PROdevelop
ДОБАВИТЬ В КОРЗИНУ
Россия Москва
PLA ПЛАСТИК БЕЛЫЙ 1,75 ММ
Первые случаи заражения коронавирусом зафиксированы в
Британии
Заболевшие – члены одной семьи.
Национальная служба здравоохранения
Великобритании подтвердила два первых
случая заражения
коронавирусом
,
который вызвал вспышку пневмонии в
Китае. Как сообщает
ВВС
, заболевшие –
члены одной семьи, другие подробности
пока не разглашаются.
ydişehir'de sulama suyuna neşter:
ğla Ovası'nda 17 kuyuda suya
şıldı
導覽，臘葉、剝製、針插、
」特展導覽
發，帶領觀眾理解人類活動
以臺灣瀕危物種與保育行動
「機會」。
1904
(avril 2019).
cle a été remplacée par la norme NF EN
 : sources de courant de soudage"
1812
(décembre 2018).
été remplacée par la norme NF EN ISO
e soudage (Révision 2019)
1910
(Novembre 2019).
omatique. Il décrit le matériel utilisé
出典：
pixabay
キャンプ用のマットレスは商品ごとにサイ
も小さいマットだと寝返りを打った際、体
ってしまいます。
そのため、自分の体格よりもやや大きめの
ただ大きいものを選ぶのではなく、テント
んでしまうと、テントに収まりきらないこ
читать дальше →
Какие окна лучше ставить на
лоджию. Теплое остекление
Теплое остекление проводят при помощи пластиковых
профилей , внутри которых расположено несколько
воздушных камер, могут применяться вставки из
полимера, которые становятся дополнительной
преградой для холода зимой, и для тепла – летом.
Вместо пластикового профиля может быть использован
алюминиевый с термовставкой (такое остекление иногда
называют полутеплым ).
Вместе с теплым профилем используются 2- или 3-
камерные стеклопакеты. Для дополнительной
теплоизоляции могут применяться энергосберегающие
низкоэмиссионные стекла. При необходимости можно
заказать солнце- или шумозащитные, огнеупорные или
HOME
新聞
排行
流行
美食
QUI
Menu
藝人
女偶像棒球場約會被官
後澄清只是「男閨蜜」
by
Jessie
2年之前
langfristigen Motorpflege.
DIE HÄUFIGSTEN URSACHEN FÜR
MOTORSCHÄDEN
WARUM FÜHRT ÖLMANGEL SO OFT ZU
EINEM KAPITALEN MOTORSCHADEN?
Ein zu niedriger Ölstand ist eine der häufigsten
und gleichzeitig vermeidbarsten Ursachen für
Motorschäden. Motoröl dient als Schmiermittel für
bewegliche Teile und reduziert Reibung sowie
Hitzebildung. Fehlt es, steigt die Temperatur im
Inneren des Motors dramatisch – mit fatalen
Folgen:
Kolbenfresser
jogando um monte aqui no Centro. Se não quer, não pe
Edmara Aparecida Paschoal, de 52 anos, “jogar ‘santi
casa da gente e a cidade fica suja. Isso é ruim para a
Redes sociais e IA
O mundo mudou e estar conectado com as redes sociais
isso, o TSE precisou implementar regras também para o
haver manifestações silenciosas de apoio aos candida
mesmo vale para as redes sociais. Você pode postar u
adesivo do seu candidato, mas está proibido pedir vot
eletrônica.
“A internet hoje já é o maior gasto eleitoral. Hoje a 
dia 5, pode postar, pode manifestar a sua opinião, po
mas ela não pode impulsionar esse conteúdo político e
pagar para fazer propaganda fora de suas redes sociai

=== AIM OF THE EXERCISE ===
Taking the line that contains "заказать солнце- или" as the first and the last line of the material as the final one, transcribe that span exactly and include nothing else.

=== OUTPUT BELOW ===
заказать солнце- или шумозащитные, огнеупорные или
HOME
新聞
排行
流行
美食
QUI
Menu
藝人
女偶像棒球場約會被官
後澄清只是「男閨蜜」
by
Jessie
2年之前
langfristigen Motorpflege.
DIE HÄUFIGSTEN URSACHEN FÜR
MOTORSCHÄDEN
WARUM FÜHRT ÖLMANGEL SO OFT ZU
EINEM KAPITALEN MOTORSCHADEN?
Ein zu niedriger Ölstand ist eine der häufigsten
und gleichzeitig vermeidbarsten Ursachen für
Motorschäden. Motoröl dient als Schmiermittel für
bewegliche Teile und reduziert Reibung sowie
Hitzebildung. Fehlt es, steigt die Temperatur im
Inneren des Motors dramatisch – mit fatalen
Folgen:
Kolbenfresser
jogando um monte aqui no Centro. Se não quer, não pe
Edmara Aparecida Paschoal, de 52 anos, “jogar ‘santi
casa da gente e a cidade fica suja. Isso é ruim para a
Redes sociais e IA
O mundo mudou e estar conectado com as redes sociais
isso, o TSE precisou implementar regras também para o
haver manifestações silenciosas de apoio aos candida
mesmo vale para as redes sociais. Você pode postar u
adesivo do seu candidato, mas está proibido pedir vot
eletrônica.
“A internet hoje já é o maior gasto eleitoral. Hoje a 
dia 5, pode postar, pode manifestar a sua opinião, po
mas ela não pode impulsionar esse conteúdo político e
pagar para fazer propaganda fora de suas redes sociai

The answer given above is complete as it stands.